● Assignment: Could you restate every entry word for word, leaving the pictures out?

[Transcribed page contents]

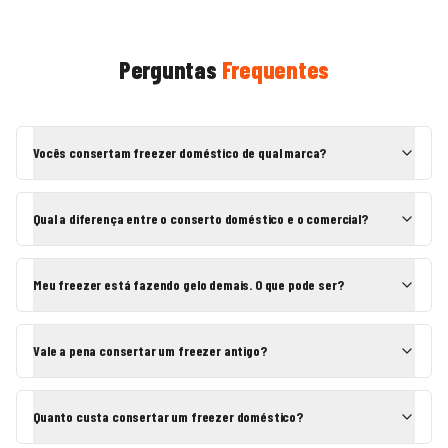
Perguntas
Frequentes
Vocês consertam freezer doméstico de qual marca?
Qual a diferença entre o conserto doméstico e o comercial?
Meu freezer está fazendo gelo demais. O que pode ser?
Vale a pena consertar um freezer antigo?
Quanto custa consertar um freezer doméstico?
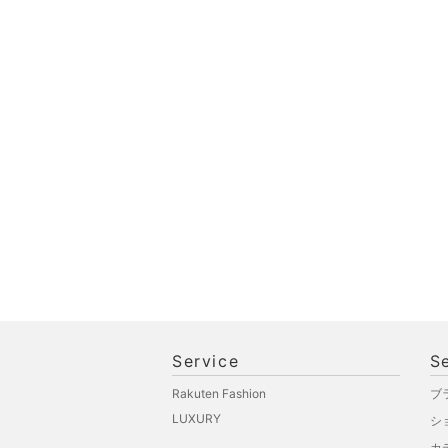
福袋・ギフト・その他
Service
S
Rakuten Fashion
ブ
LUXURY
シ
カ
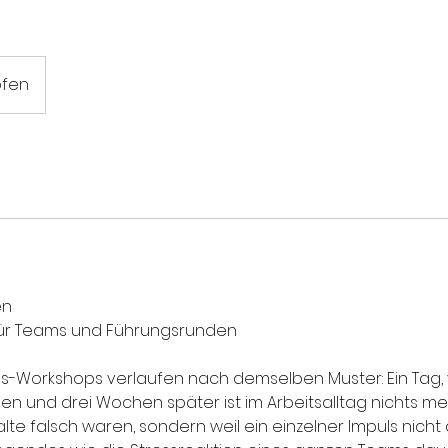
ofen
en
für Teams und Führungsrunden
s-Workshops verlaufen nach demselben Muster: Ein Tag, vi
 und drei Wochen später ist im Arbeitsalltag nichts me
halte falsch waren, sondern weil ein einzelner Impuls nicht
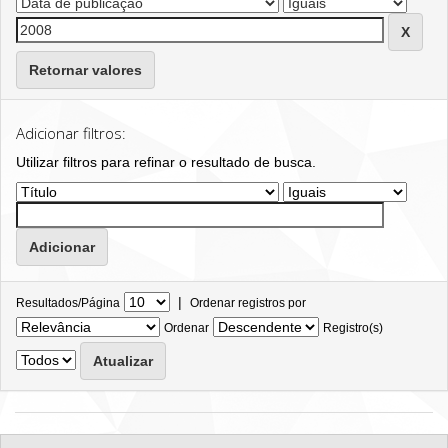
Retornar valores
Adicionar filtros:
Utilizar filtros para refinar o resultado de busca.
|
Resultados/Página
Ordenar registros por
Ordenar
Registro(s)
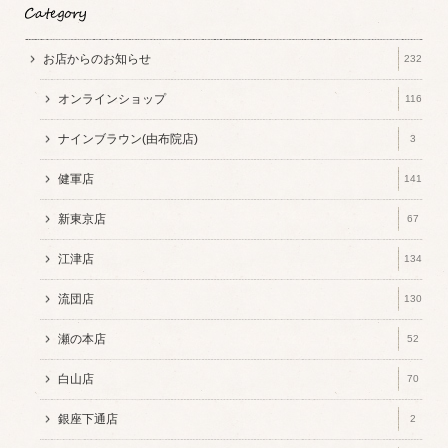
お店からのお知らせ
232
オンラインショップ
116
ナインブラウン(由布院店)
3
健軍店
141
新東京店
67
江津店
134
流団店
130
瀬の本店
52
白山店
70
銀座下通店
2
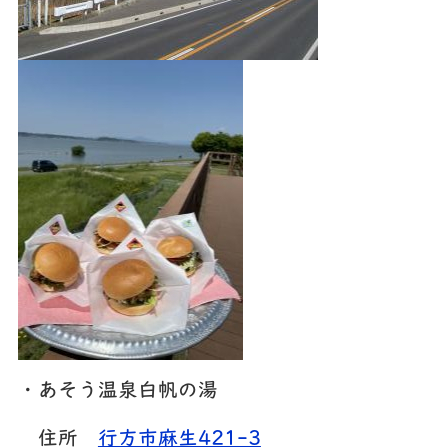
・あそう温泉白帆の湯
住所
行方市麻生421-3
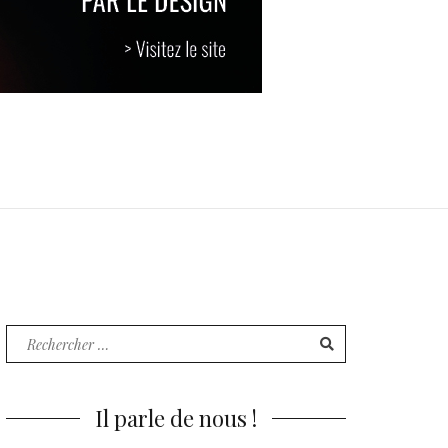
Recherche
pour
:
Il parle de nous !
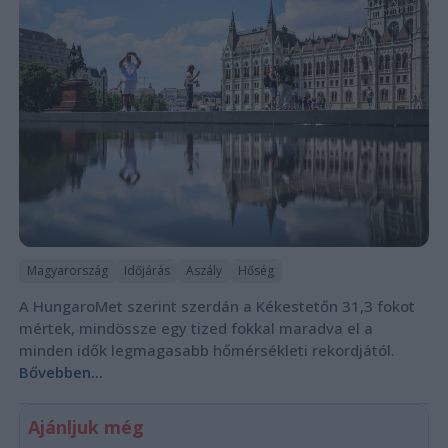
Magyarország
Időjárás
Aszály
Hőség
A HungaroMet szerint szerdán a Kékestetőn 31,3 fokot
mértek, mindössze egy tized fokkal maradva el a
minden idők legmagasabb hőmérsékleti rekordjától.
Bővebben...
Ajánljuk még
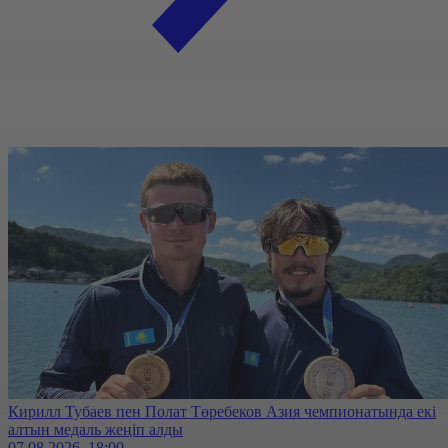
Кирилл Тубаев пен Полат Төребеков Азия чемпионатында екі
алтын медаль жеңіп алды
07.08.2026, 18:00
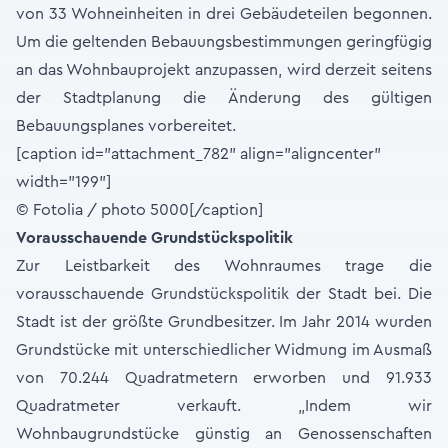
von 33 Wohneinheiten in drei Gebäudeteilen begonnen.
Um die geltenden Bebauungsbestimmungen geringfügig
an das Wohnbauprojekt anzupassen, wird derzeit seitens
der Stadtplanung die Änderung des gültigen
Bebauungsplanes vorbereitet.
[caption id="attachment_782" align="aligncenter"
width="199"]
© Fotolia / photo 5000[/caption]
Vorausschauende Grundstückspolitik
Zur Leistbarkeit des Wohnraumes trage die
vorausschauende Grundstückspolitik der Stadt bei. Die
Stadt ist der größte Grundbesitzer. Im Jahr 2014 wurden
Grundstücke mit unterschiedlicher Widmung im Ausmaß
von 70.244 Quadratmetern erworben und 91.933
Quadratmeter verkauft. „Indem wir
Wohnbaugrundstücke günstig an Genossenschaften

● Exercise solution:
Perguntas
Frequentes
Vocês consertam freezer doméstico de qual marca?
Qual a diferença entre o conserto doméstico e o comercial?
Meu freezer está fazendo gelo demais. O que pode ser?
Vale a pena consertar um freezer antigo?
Quanto custa consertar um freezer doméstico?
福袋・ギフト・その他
Service
S
Rakuten Fashion
ブ
LUXURY
シ
カ
ofen
en
für Teams und Führungsrunden
s-Workshops verlaufen nach demselben Muster: Ein Tag, vi
 und drei Wochen später ist im Arbeitsalltag nichts me
halte falsch waren, sondern weil ein einzelner Impuls nicht
Retornar valores
Adicionar filtros:
Utilizar filtros para refinar o resultado de busca.
|
Resultados/Página
Ordenar registros por
Ordenar
Registro(s)
お店からのお知らせ
232
オンラインショップ
116
ナインブラウン(由布院店)
3
健軍店
141
新東京店
67
江津店
134
流団店
130
瀬の本店
52
白山店
70
銀座下通店
2
・あそう温泉白帆の湯
住所
行方市麻生421-3
Recherche
pour
:
Il parle de nous !
Magyarország
Időjárás
Aszály
Hőség
A HungaroMet szerint szerdán a Kékestetőn 31,3 fokot
mértek, mindössze egy tized fokkal maradva el a
minden idők legmagasabb hőmérsékleti rekordjától.
Bővebben...
Ajánljuk még
Кирилл Тубаев пен Полат Төребеков Азия чемпионатында екі
алтын медаль жеңіп алды
07.08.2026, 18:00
von 33 Wohneinheiten in drei Gebäudeteilen begonnen.
Um die geltenden Bebauungsbestimmungen geringfügig
an das Wohnbauprojekt anzupassen, wird derzeit seitens
der Stadtplanung die Änderung des gültigen
Bebauungsplanes vorbereitet.
[caption id="attachment_782" align="aligncenter"
width="199"]
© Fotolia / photo 5000[/caption]
Vorausschauende Grundstückspolitik
Zur Leistbarkeit des Wohnraumes trage die
vorausschauende Grundstückspolitik der Stadt bei. Die
Stadt ist der größte Grundbesitzer. Im Jahr 2014 wurden
Grundstücke mit unterschiedlicher Widmung im Ausmaß
von 70.244 Quadratmetern erworben und 91.933
Quadratmeter verkauft. „Indem wir
Wohnbaugrundstücke günstig an Genossenschaften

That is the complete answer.